The times I love is when I can see Him smiling at me. The times He says He is pleased with me. The times He says He loves me no matter what.

If there is one thing my "un-farm" has brought me to, it's a sweeter relationship with my Jesus. I've hunted for jobs, gone to battle for my depression, pinched pennies, reorganized some priorities, mostly, making time for Him. All I have is Him.

The age old Proverb " Trust in the Lord your God with all your heart and lean not on your own understanding and He will make your path straight" is my mainstay. I don't understand any of this. I don't get the global economic crisis we're in. I don't get the odd weather patterns the world is experiencing. War? Nope. Don't understand that either. Are Harper and Obama great leaders? Who knows? Least of all, is my understanding of my own personal financial crisis.

When it comes to my own little world, a year ago I would have said that get it! I get stability! Trust in the Lord with all your heart?....Hmmm. Not so much back then. Lean not on your own understanding?.....ohhhh, a whole lotta leanin' goin' on!

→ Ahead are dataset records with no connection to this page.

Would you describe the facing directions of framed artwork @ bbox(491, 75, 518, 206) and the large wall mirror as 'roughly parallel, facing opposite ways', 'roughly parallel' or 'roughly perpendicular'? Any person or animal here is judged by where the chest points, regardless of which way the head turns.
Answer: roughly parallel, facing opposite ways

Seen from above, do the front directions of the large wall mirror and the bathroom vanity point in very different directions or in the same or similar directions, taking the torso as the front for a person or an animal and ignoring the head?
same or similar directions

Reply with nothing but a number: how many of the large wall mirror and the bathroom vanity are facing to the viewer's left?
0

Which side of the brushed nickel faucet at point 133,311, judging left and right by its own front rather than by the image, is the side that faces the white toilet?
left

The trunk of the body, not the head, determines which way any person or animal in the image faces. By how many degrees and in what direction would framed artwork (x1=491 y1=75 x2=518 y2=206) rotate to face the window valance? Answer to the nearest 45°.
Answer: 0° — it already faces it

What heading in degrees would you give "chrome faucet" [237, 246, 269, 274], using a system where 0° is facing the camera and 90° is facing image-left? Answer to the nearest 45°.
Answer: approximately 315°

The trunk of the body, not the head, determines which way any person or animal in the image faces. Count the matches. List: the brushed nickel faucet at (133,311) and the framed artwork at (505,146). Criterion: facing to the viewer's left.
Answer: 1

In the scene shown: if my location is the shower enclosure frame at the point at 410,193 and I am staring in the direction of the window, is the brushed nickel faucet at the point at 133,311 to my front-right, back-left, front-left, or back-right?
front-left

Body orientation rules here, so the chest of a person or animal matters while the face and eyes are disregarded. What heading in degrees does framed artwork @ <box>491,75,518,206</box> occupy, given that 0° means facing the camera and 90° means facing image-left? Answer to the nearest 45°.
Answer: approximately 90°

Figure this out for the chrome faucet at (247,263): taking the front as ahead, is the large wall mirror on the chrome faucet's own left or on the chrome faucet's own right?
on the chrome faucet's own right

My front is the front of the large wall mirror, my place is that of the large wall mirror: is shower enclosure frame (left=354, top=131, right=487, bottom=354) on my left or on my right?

As far as the straight path...
I think there are a few bends in the road that need to be worked out, but one by one, we're straightening out some.

If I had the chance to go back to the way it was a year ago, I'm not so sure I'd jump at it. Even if God chooses to bless us by way of making our farm prosperous again, it would have to look a lot different! I just can't imagine not having the Holy Spirit filling every corner, every space, nook and cranny.

Nope. The way it was before just isn't good enough.